HANDFUL: Sequential Grasp-Conditioned Dexterous Manipulation with Resource Awareness

HANDFUL tackles sequential grasp-conditioned dexterous manipulation tasks by treating finger use and in-hand space as a limited resource: learning resource-aware one and two-finger grasps and then leveraging the leftover fingers and in-hand space from grasping for downstream objectives like pressing a button, pulling a drawer, twisting a knob and pushing/picking up a second object.

Video

Abstract

Dexterous robot hands offer rich opportunities for multifunctional manipulation, where a robot must execute multiple skills in sequence while maintaining control over previously grasped objects. Most prior work in dexterous manipulation focuses on single-object, single-skill tasks. In contrast, our insight is that many sequential tasks require resource-aware grasps that conserve fingers for future actions. In this paper, we study sequential grasp-conditioned dexterous manipulation, where a robot first grasps an object and then performs a second, distinct manipulation subtask while preserving the initial grasp.
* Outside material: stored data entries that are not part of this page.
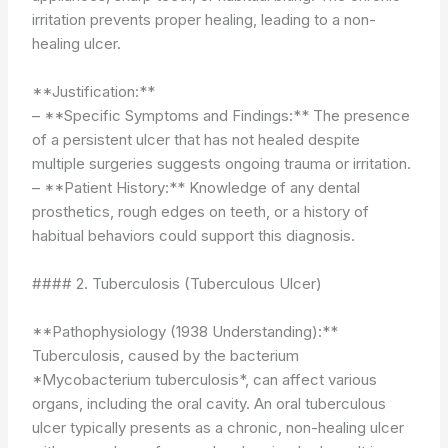
irritation prevents proper healing, leading to a non-
healing ulcer.
**Justification:**
– **Specific Symptoms and Findings:** The presence
of a persistent ulcer that has not healed despite
multiple surgeries suggests ongoing trauma or irritation.
– **Patient History:** Knowledge of any dental
prosthetics, rough edges on teeth, or a history of
habitual behaviors could support this diagnosis.
#### 2. Tuberculosis (Tuberculous Ulcer)
**Pathophysiology (1938 Understanding):**
Tuberculosis, caused by the bacterium
*Mycobacterium tuberculosis*, can affect various
organs, including the oral cavity. An oral tuberculous
ulcer typically presents as a chronic, non-healing ulcer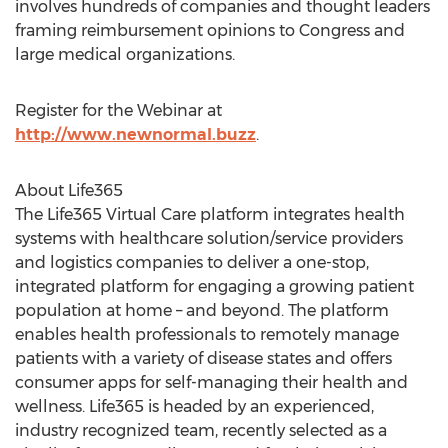
involves hundreds of companies and thought leaders
framing reimbursement opinions to Congress and
large medical organizations.
Register for the Webinar at
http://www.newnormal.buzz
.
About Life365
The Life365 Virtual Care platform integrates health
systems with healthcare solution/service providers
and logistics companies to deliver a one-stop,
integrated platform for engaging a growing patient
population at home – and beyond. The platform
enables health professionals to remotely manage
patients with a variety of disease states and offers
consumer apps for self-managing their health and
wellness. Life365 is headed by an experienced,
industry recognized team, recently selected as a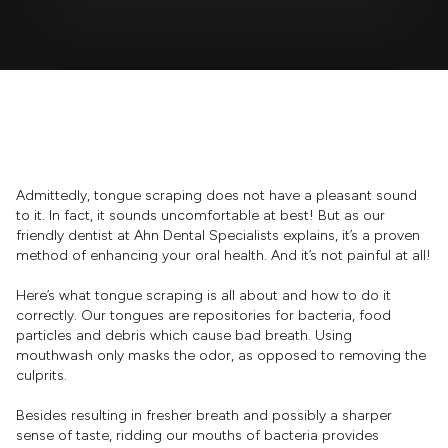
Admittedly, tongue scraping does not have a pleasant sound
to it. In fact, it sounds uncomfortable at best! But as our
friendly dentist at Ahn Dental Specialists explains, it’s a proven
method of enhancing your oral health. And it’s not painful at all!
Here’s what tongue scraping is all about and how to do it
correctly. Our tongues are repositories for bacteria, food
particles and debris which cause bad breath. Using
mouthwash only masks the odor, as opposed to removing the
culprits.
Besides resulting in fresher breath and possibly a sharper
sense of taste, ridding our mouths of bacteria provides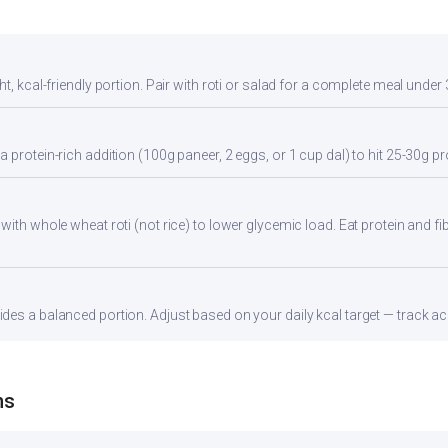
t, kcal-friendly portion. Pair with roti or salad for a complete meal under 
 protein-rich addition (100g paneer, 2 eggs, or 1 cup dal) to hit 25-30g pr
with whole wheat roti (not rice) to lower glycemic load. Eat protein and fib
es a balanced portion. Adjust based on your daily kcal target — track acc
ns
We introduce HANDFUL, a learning framework that models finger usage as a limited resource and encourages exploration of resource-aware intermediate grasp states through finger-level contact rewards. These grasps are subsequently specialized for downstream tasks via curriculum-based policy learning. We further propose HANDFUL-Bench, a simulation benchmark that introduces sequential dexterous manipulation tasks across multiple second-subtask objectives, including pushing, pulling, and insertion, under a shared grasp-conditioned setup. Extensive simulation results demonstrate that encouraging resource-aware intermediate grasps and preserving them during downstream manipulation improves second-subtask success and robustness compared to a baseline that greedily optimizes the initial grasp before attempting the second subtask. We additionally validate our approach on a real dexterous LEAP hand. Together, this work establishes resource-aware grasp planning as a key principle for multifunctional dexterous manipulation.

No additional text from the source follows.